Serah Terima Barang Harus
Dilakukan Tepat Waktu
Biasanya dalam sistem
kredit, barang diberikan ke pembeli saat pembayaran uang muka. Hal ini harus
dilakukan tepat waktu, tidak boleh ditunda-tunda. Sebab bagaimanapun juga
pembeli sudah memiliki hak terhadap barang tersebut. Kecuali ada perjanjian dan
kesepakatan tertentu.
Waktu Tempo Pembayaran Harus
Jelas
Dalam sistem kredit yang
terpenting adalah perjanjian dan kesepakatan tentang prosedur transaksi
tersebut. Termasuk waktu tempo pembayaran juga harus jelas.
Apabila Terlambat, Tidak
Boleh Ada Sistem Penambahan Bunga/denda
Dalam bertransaksi sistem
kredit, tidak memberlakukan penambahan bunga dan saat pembelih terlambat
membayar ada dendanya. Ini membuat terjerumus ke dalam riba.
Harga Berlipat Dari
Pembayaran Cash Boleh Asal Tidak Berlebihan
Dalam sistem jual beli
kredit biasanya harga barang yang ditawarkan lebih mahal daripada harga cashnya
(namun jangan sampai berlipat-lipat dari harga barang). Penerapan harga semacam
itu sebenarnya diperbolehkan oleh ulama, asalkan tidak berlebihan. Sebab bagaimanapun
juga pebisnis perlu mendapatkan untung. Selain itu juga mempertimbangkan
beberapa faktor, misalnya saja biaya administrasi, inflasi, dan sebagainya.

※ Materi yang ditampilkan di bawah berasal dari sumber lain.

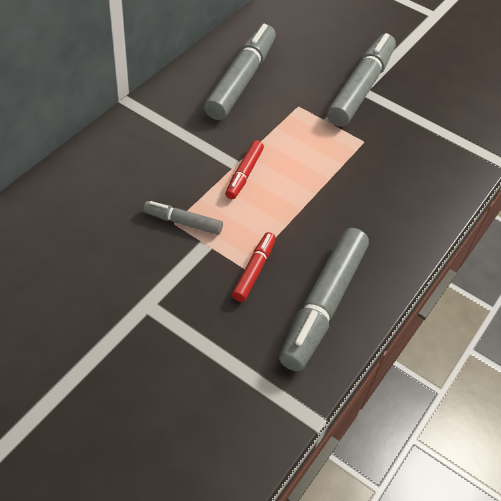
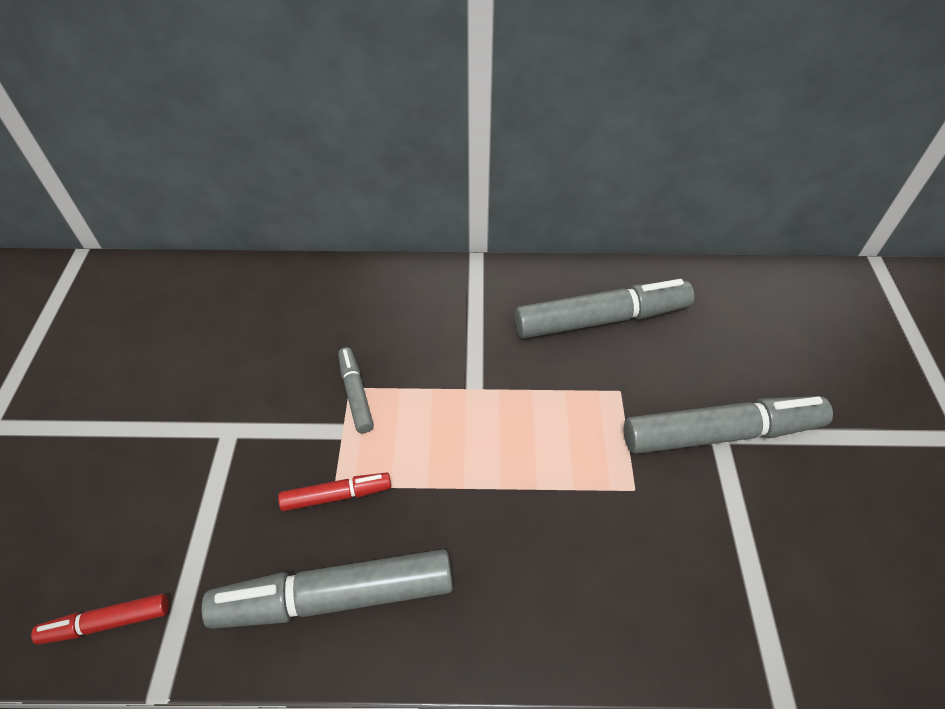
camera: 60 degrees right, 0 degrees up
(244, 174) = (466, 404): red marker -> red marker (107, 622)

Kesepakatan Dua Belah Pihak
Yang terpenting dari
melakukan transaksi kredit harus ada kesepatakan atau akad jual beli antara
kedua belah pihak, dalam islam antara dua belah pihak disini tidak mengandung
unsur paksaan, baik itu nilai pembayaran ataupun tempo pelunasan keduanya harus
secara jelas dan disetujui oleh penjual dan pembeli.
Inilah penjelasan tentang
hukum kredit dalam islam, jika ada salah dan kurangnya penulis mohon maaf
kepada Allah SWT. penulis mohon anpun.